Asbury Grove in the Snow

I first fell in love with this little red cottage in Asbury Grove in 2008. It looked so cheerful and tidy, with the fancy white woodwork and the heart-shaped decorative elements. It looked like something out of an old cartoon, like a honeymoon cottage for Mickey and Minnie Mouse, or Popeye and Olive Oyl. It was empty and for sale, and I hoped someone would buy it soon, because it looked sad sitting empty.

I took a picture that day and I drove by several times over the next few years, always wondering if it was still empty. Of course I had crazy thoughts of buying it myself and using it as a guest room, but real estate in Asbury Grove is complicated. It’s a religious community and you buy the cottage but are leasing the land from the community, and I don’t think I would pass the admissions process. Also, if I had the money to buy something like this, I would probably be better off using it to expand my present home.

Over the years, the For Sale sign stayed up but the phone number faded, and there were some minor signs of damage. The wooden heart gable decoration apparently fell off, but I could see it inside in the front window. One day I saw a Private Property sign, which made me wonder if someone had seen me there and wanted me to stop taking pictures. I felt like maybe it was time to stop anyway — I felt like I was cottage-stalking. So I stopped going by.

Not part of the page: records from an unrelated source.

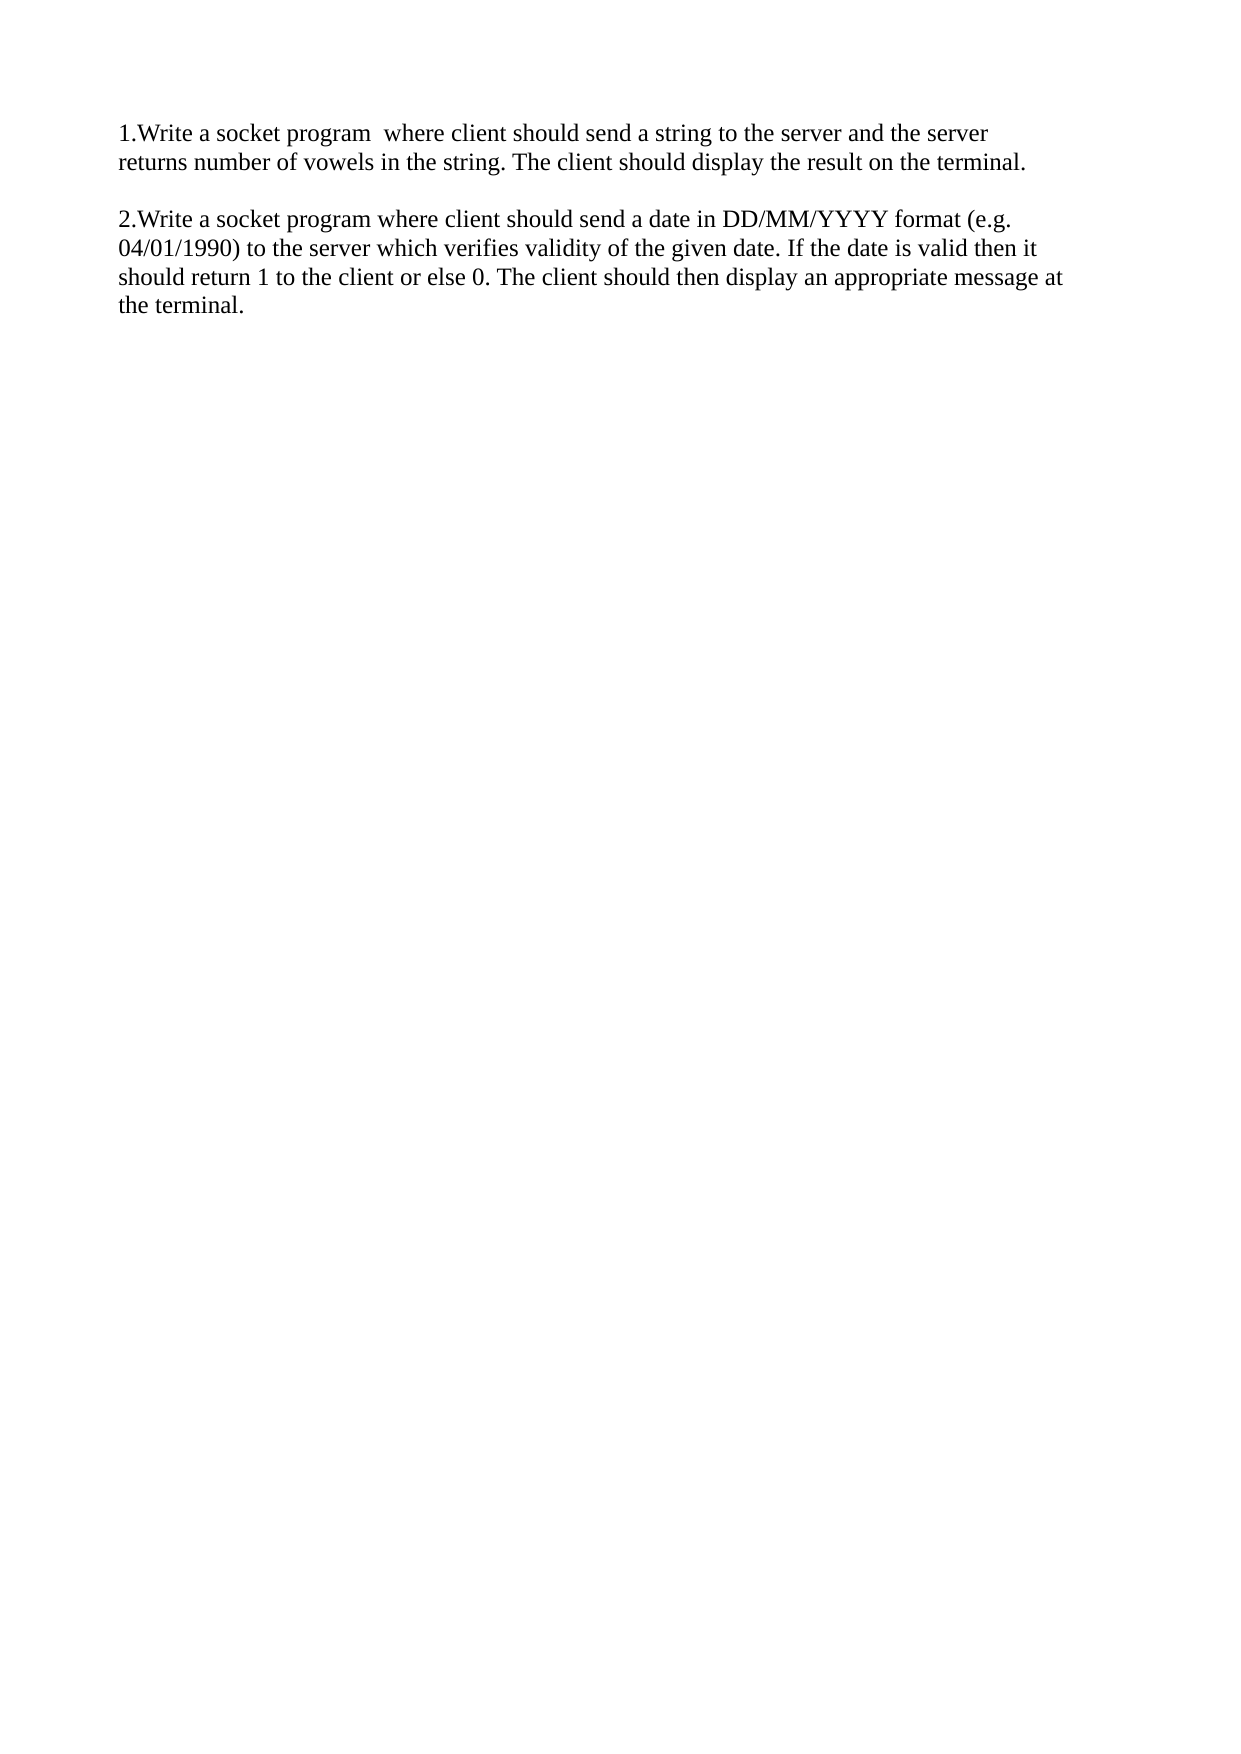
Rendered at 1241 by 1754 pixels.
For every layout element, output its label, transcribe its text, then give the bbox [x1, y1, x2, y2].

text should return 1 to the client or else 0. The client should then display an appropriate message at [118, 262, 1122, 291]
text 04/01/1990) to the server which verifies validity of the given date. If the date is valid then it [118, 233, 1122, 262]
text 2.Write a socket program where client should send a date in DD/MM/YYYY format (e.g. [118, 204, 1122, 233]
text the terminal. [118, 291, 1122, 319]
text returns number of vowels in the string. The client should display the result on the terminal. [118, 147, 1122, 176]
text 1.Write a socket program where client should send a string to the server and the server [118, 118, 1122, 147]
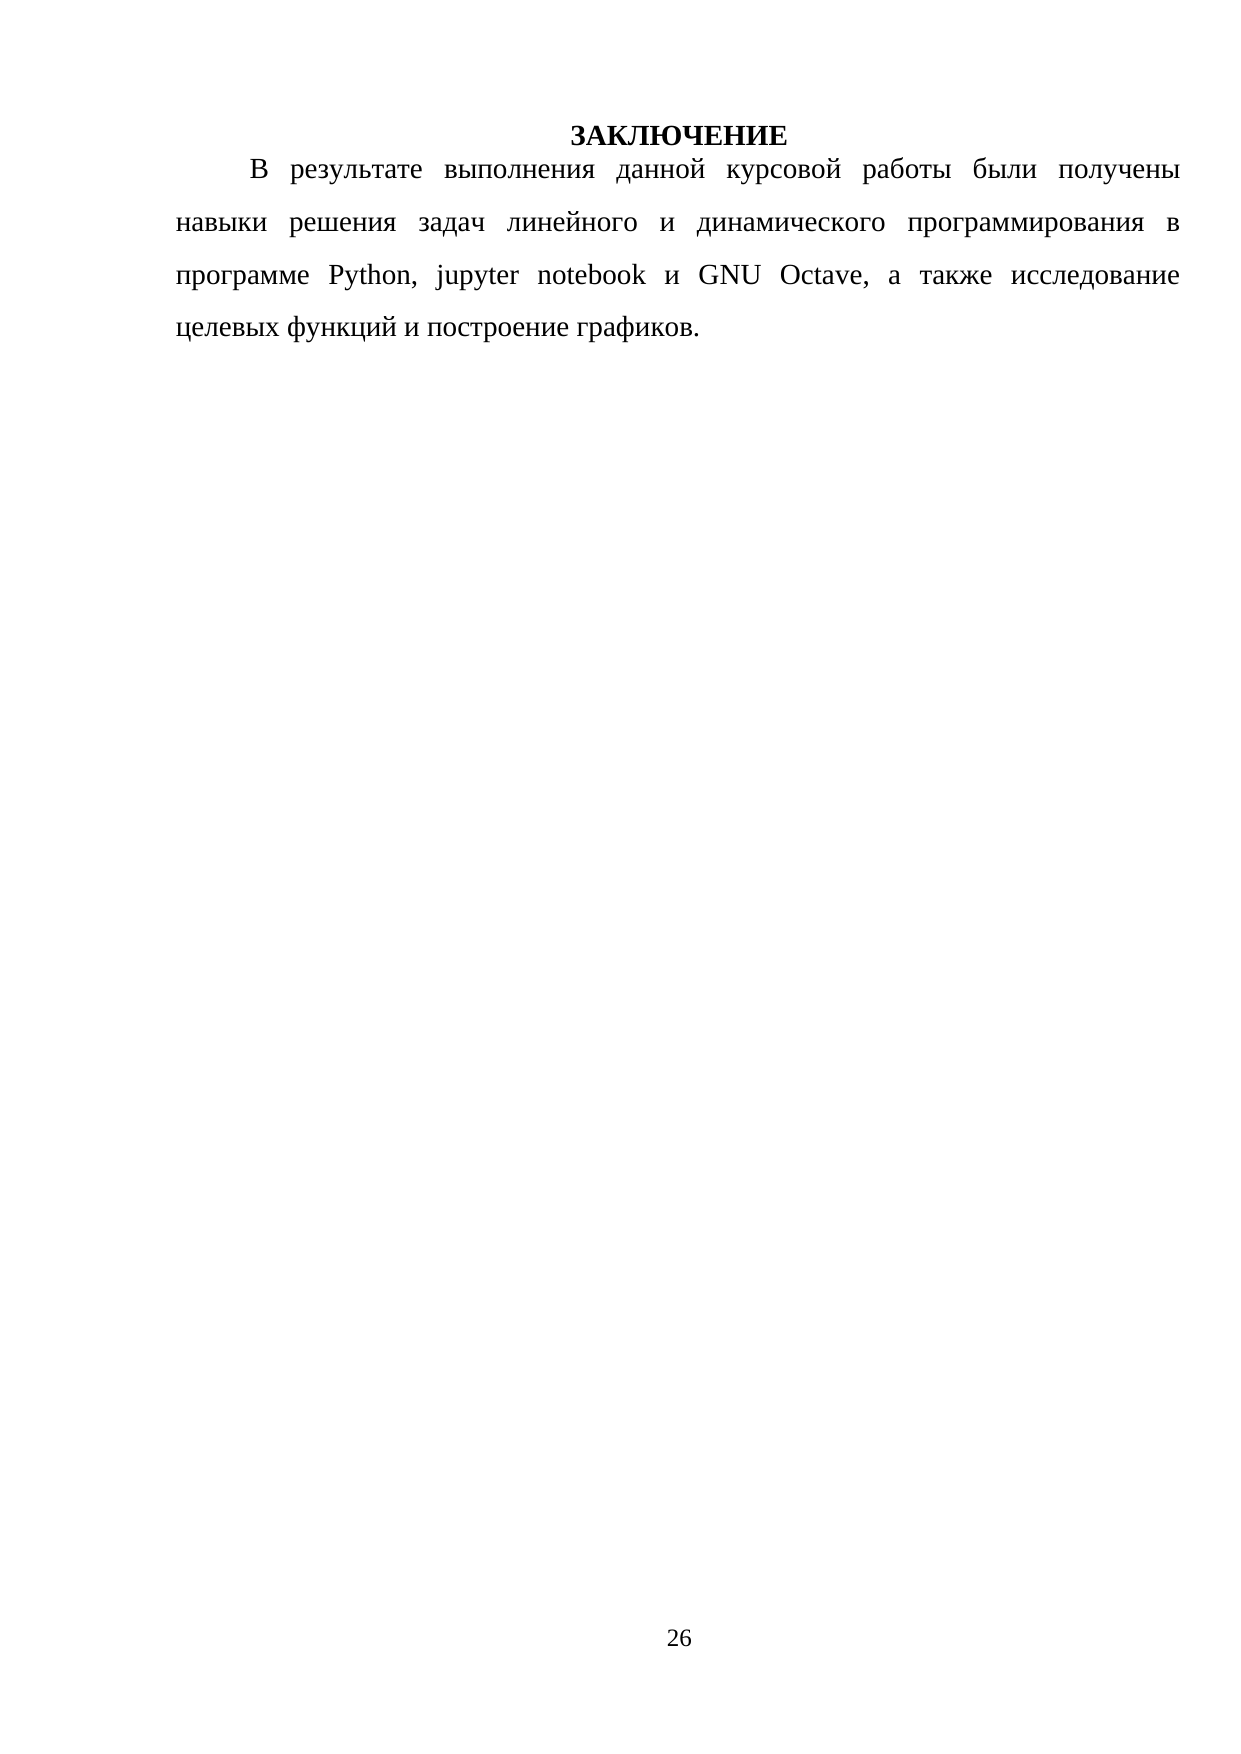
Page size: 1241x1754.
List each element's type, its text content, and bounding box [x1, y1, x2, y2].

subtitle ЗАКЛЮЧЕНИЕ [177, 118, 1181, 152]
text В результате выполнения данной курсовой работы были получены навыки решения задач линейного и динамического программирования в программе Python, jupyter notebook и GNU Octave, а также исследование целевых функций и построение графиков. [176, 152, 1181, 343]
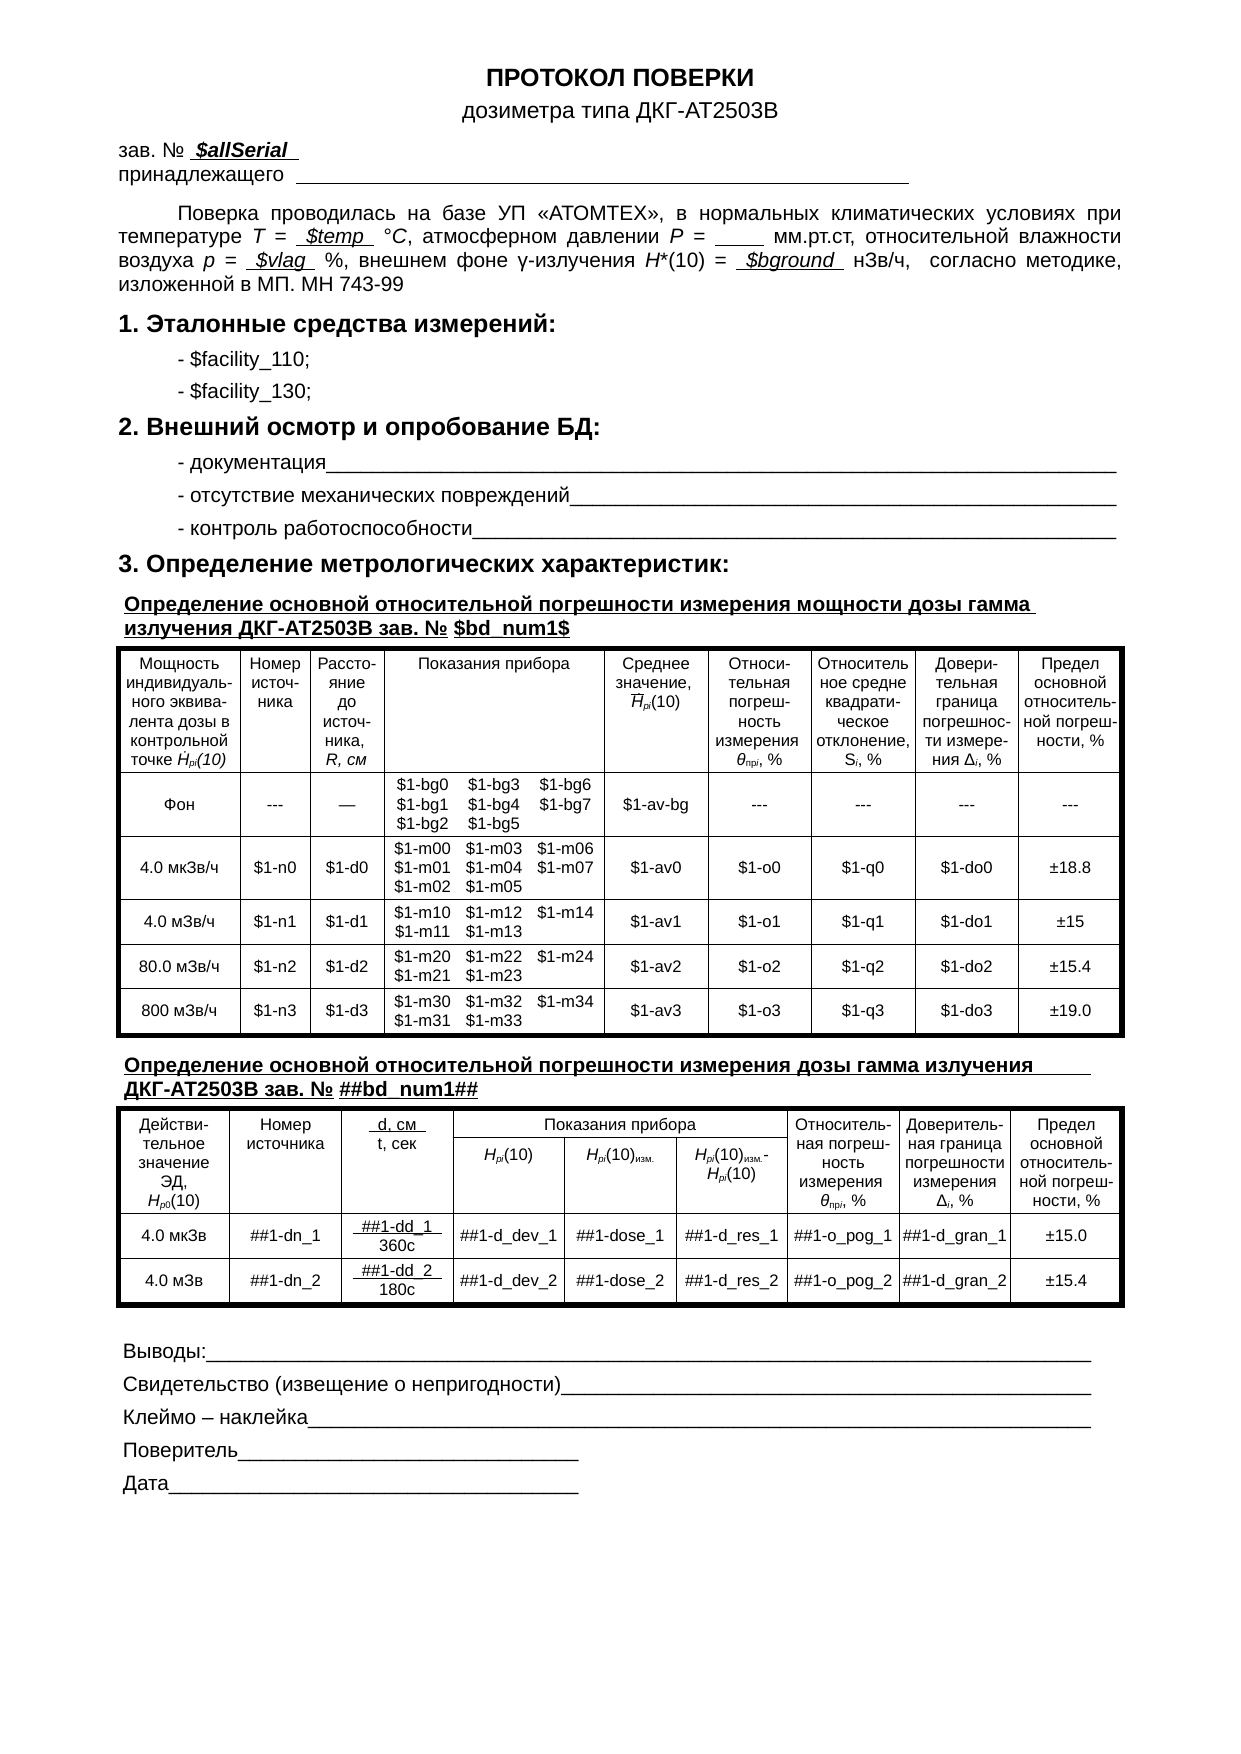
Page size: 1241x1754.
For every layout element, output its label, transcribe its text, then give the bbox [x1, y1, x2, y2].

table_cell ##1-dn_1 [230, 1214, 341, 1258]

I happened to be driving by the Grove today and decided to take a quick look. I knew the roof of the place across the street had collapsed under the weight of snow during the winter, and was curious to see what was left of it. I found a big pile of rubble, but the real surprise was that my little red cottage was also gone, leaving almost no trace, just a little clearing in the woods. From what I can see online, a tree fell on it and it had to be taken down.

I’m sorry it’s gone, but I am glad I have my photographs.

4 thoughts on “Gone But Not Forgotten: Sweetheart Cottage

  1. Did you consider buying the building and moving it to your property? That way you would be investing in increasing the value of your property with a “granny flat”, the religious community didn’t maintain the building and couldn’t sell it so they might have been glad to be able to build something more useful to them on the land and possibly you could fit the cottage on a medium sized truck without dis-assembly. Or if you attached enough homing pigeons ….

  2. Actually, I knew the couple that bought the house years ago. The young gentleman was a violinist that loved to dabble in wood and for a time his family made and sold animal flower planters (dogs, pigs, cows..) and sold them in a market area in Boston. He was the one that added all the gingerbread and updated the house the best he could while raising three children in the home. The sad story is… the state stepped in with title 5 sceptic concerns and made everyone in the area comply. This house had only a 50 gallon metal drum as a sceptic system and the owners moved out to a newer home with the hope of selling the cottage. As time wore on, one winter, the pipes within froze and burst which wasn’t discovered until Spring. By then the water damage was so great the house was beyond saving and hence it was torn down. The area where it sat was in wetlands. Building something new there goes against state code and won’t happen so like a pretty short lived flower, it disappeared but it’s nice to see it living on in your pictures.